Some events had already been revealed, but looking at the rest of the program for the 30th Melbourne Festival this morning, it was tempting to try and call a theme. Covers, maybe? Reinterpretations? Courtney Barnett, Jen Cloher, Adalita and Gareth Liddiard are performing Patti Smith’s iconic album, Horses. You may have heard about a hit West End production of George Orwell’s 1984. Cult ‘70s TV show Monkey Magic (originally cult 16th-century Chinese novel, Journey to the West) will be adapted for the stage. Even Shakespeare is getting a redux, with Peter Sellars directing Toni Morrison’s Desdemona (Othello retold with a look in for the doomed heroine). And tickets for the MSO’s collaborative reimagining of Flight Facilities’ album Down to Earth sold out in short order after their early release.

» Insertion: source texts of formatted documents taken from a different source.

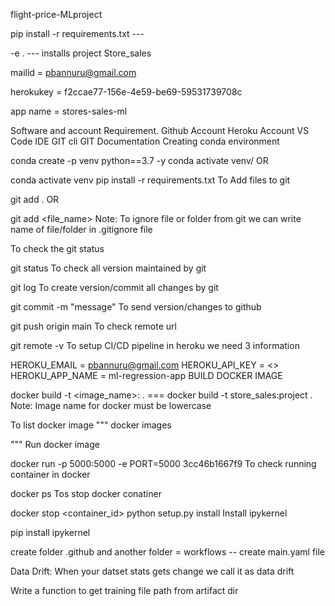 flight-price-MLproject



pip install -r requirements.txt ---

-e .  --- installs project Store_sales

mailid = pbannuru@gmail.com

herokukey = f2ccae77-156e-4e59-be69-59531739708c

app name = stores-sales-ml




Software and account Requirement.
Github Account
Heroku Account
VS Code IDE
GIT cli
GIT Documentation
Creating conda environment

conda create -p venv python==3.7 -y
conda activate venv/
OR

conda activate venv
pip install -r requirements.txt
To Add files to git

git add .
OR

git add <file_name>
Note: To ignore file or folder from git we can write name of file/folder in .gitignore file

To check the git status

git status
To check all version maintained by git

git log
To create version/commit all changes by git

git commit -m "message"
To send version/changes to github

git push origin main
To check remote url

git remote -v
To setup CI/CD pipeline in heroku we need 3 information

HEROKU_EMAIL = pbannuru@gmail.com
HEROKU_API_KEY = <>
HEROKU_APP_NAME = ml-regression-app
BUILD DOCKER IMAGE

docker build -t <image_name>:<tagname> .  ===   docker build -t store_sales:project . 
Note: Image name for docker must be lowercase

To list docker image
"""
docker images

"""
Run docker image

docker run -p 5000:5000 -e PORT=5000 3cc46b1667f9
To check running container in docker

docker ps
Tos stop docker conatiner

docker stop <container_id>
python setup.py install
Install ipykernel

pip install ipykernel

create folder .github and another folder = workflows -- create main.yaml file




Data Drift: When your datset stats gets change we call it as data drift

Write a function to get training file path from artifact dir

But what about all the classics? A lot of the program is designed to run in conversation with the main events. ACMI is screening surveillance flicks with a nod to 1984: Hitchcock’s Rear Window, De Palma’s Blow Out and more. The Australian National Academy of Music and others are helping complete the festival's three-year marathon commitment to perform all 68 Haydn string quartets. Seminal UK post-punk band, The Fall, is a hall of fame in and unto itself.
“Classics”, though, is another theme that quickly falls short. What about the international dance pieces? What about the free workshops? What about the cabaret-acrobatics troupe? The art trams, the Icelandic electronica and LA R’n’b? What about Laura Marling at Hamer Hall? What about The Basics? The Melbourne Festival this year is, as ever, too broad to encompass under one umbrella. Much like Melbourne itself. It presents a strange assortment of familiar and unknown, local and far-flung – a representative mixtape for a surprising city.